Riding hands-free is nerve-wracking at first but it’s getting easy pretty quickly. I keep pedaling, using the subtle back-and-forth balance change that creates in the whole system of myself and the bicycle to keep things mostly upright. I decide to change lanes and something happens to how I’m interacting with that back-and-forth; I couldn’t tell you what’s going on but the part of my body that’s been balancing me on a bicycle since somewhere in the late seventies knows what to do, and I sort of… drift over to another lane, and, if I’m lucky, even straighten out, without much thought. It’s kind of spooky to think about how little my conscious mind is involved in this.

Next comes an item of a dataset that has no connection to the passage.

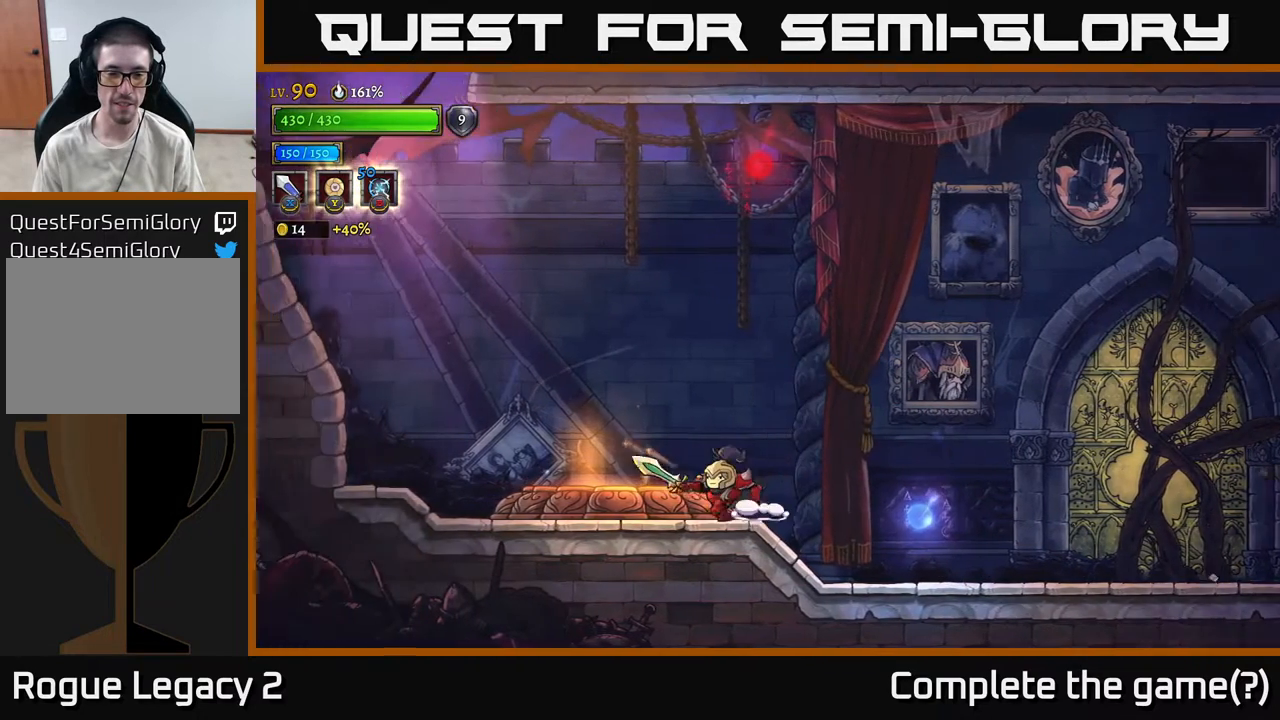
{"buttons": [], "left_stick": "center", "right_stick": "center", "events": [[200, "R1", "down"], [267, "left_stick", "center"], [400, "R1", "up"]]}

There’s probably a metaphor for something in there. I dunno. I’m gonna go to one of the cafes around here that’s open into the evening, plug my computer in, and see how far I can get through those remaining six rough pages in the hour or so I’ll spend there.

  1. I know people who didn’t begin horse riding till after fifty. And I’m thinking of the YouTube video of the guy who was kinda pudgy and out of shape from age 17 on who decided at the age of 65 to start going regularly to the gym and became totally ripped. Too old and too late are in the mind.